"A welcome addition to the literature on Middle Eastern Christianity....Extremely well-written, with clear and engaging prose."—David D. Grafton, The Historian
"This book offers a passionately argued case for taking individual, private religious belief and practice seriously as a central aspect of the human experience and shaper of history."—Review of Middle East Studies
Description
Hndiyya al-‘Ujaimi, a young eighteenth-century nun whose faith was matched by her ambition and intellect, lies at the heart of this absorbing history of Middle Eastern Christianity. At the age of twenty-six, Hindiyya left her hometown of Aleppo to establish a convent in the mountains of Lebanon. Her order and her growing public profile as a visionary and living saint met with stiff opposition from Latin missionaries and with mistrust from the Vatican. Church authorities were suspicious of feminine spirituality and independent religious authority, eventually subjecting her to two Inquisitions by the Vatican. Sentenced to spend her entire life imprisoned, Hindiyya died in 1798 in her cell, leaving a legacy that shaped the church for many years to come.

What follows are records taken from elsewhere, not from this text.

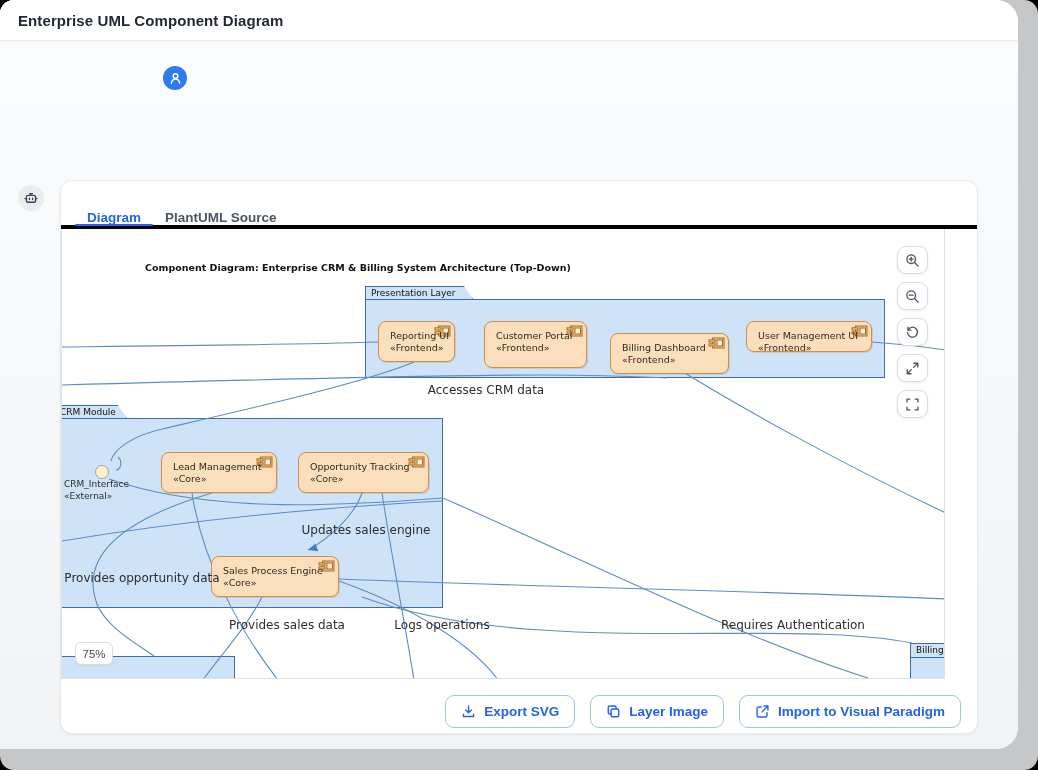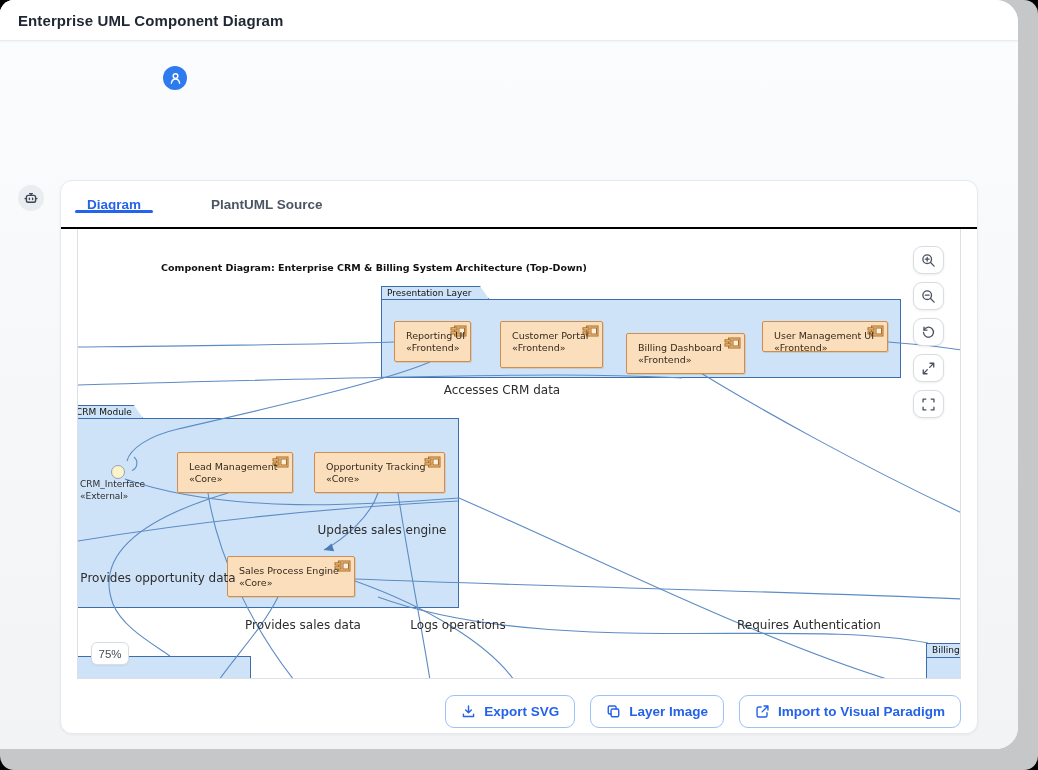--- a/index.html
+++ b/index.html
@@ -32,8 +32,8 @@
   
   .card { position:absolute; left:60px; top:139px; width:918px; height:554px; background:#fff;
           border:1px solid #e7e9ec; border-radius:12px; box-shadow:0 1px 3px rgba(16,24,40,.05); }
-  .tabbar { position:relative; height:48px; border-bottom:2px solid #000000; display:flex;
-            align-items:center; padding:0 14px;gap:46px; }
+  .tabbar { position:relative; height:48px; border-bottom:4px solid #000000; display:flex;
+            align-items:flex-end; padding:0 14px; }
   .tab { position:relative; display:flex; align-items:center; padding:0 12px; font-size:13.5px;
          font-weight:600; color:#4b5563; cursor:pointer; }
   .tab.active { color:#2563eb; }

Compelling in its cinematic scope—resplendent with the requisite villains and mysterious events infused with sinister and sexual tensions, tragedy, and pathos—Hindiyya’s story holds within its folds a larger tale about the construction of a new Christianity in the Levant. Khater skillfully reveals what her story tells us about religious minorities in the Middle East, early modern cultural encounters between the West and the Middle East, and the relationship between gender, modernity, and religion.
About the Author
Akram Fouad Khater is professor and director of Middle East studies and of the Khayrallah Program for Lebanese-American Studies at North Carolina State University. He is the author of Inventing Home: Emigration, Gender, and the Middle Class in Lebanon, 1870–1920 and Sources in the History of the Middle East.